- Provided data:
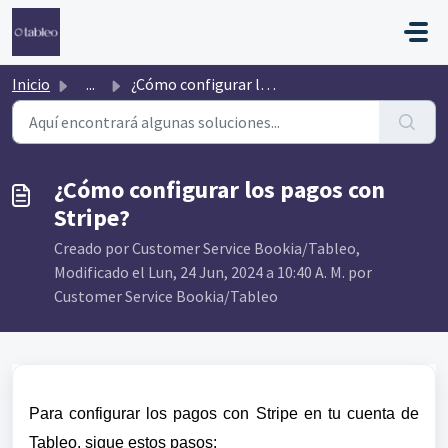
Saltar al contenido principal
Inicio
...
¿Cómo configurar los pagos con Stripe?
¿Cómo configurar los pagos con
Stripe?
Creado por Customer Service Bookia/Tableo,
Modificado el Lun, 24 Jun, 2024 a 10:40 A. M. por
Customer Service Bookia/Tableo
Para configurar los pagos con Stripe en tu cuenta de
Tableo, sigue estos pasos:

- Task item: Repeat exactly, and only, the lines from the one containing "pagos con Stripe?" through the end of the material.

- Response area:
¿Cómo configurar los pagos con Stripe?
¿Cómo configurar los pagos con
Stripe?
Creado por Customer Service Bookia/Tableo,
Modificado el Lun, 24 Jun, 2024 a 10:40 A. M. por
Customer Service Bookia/Tableo
Para configurar los pagos con Stripe en tu cuenta de
Tableo, sigue estos pasos:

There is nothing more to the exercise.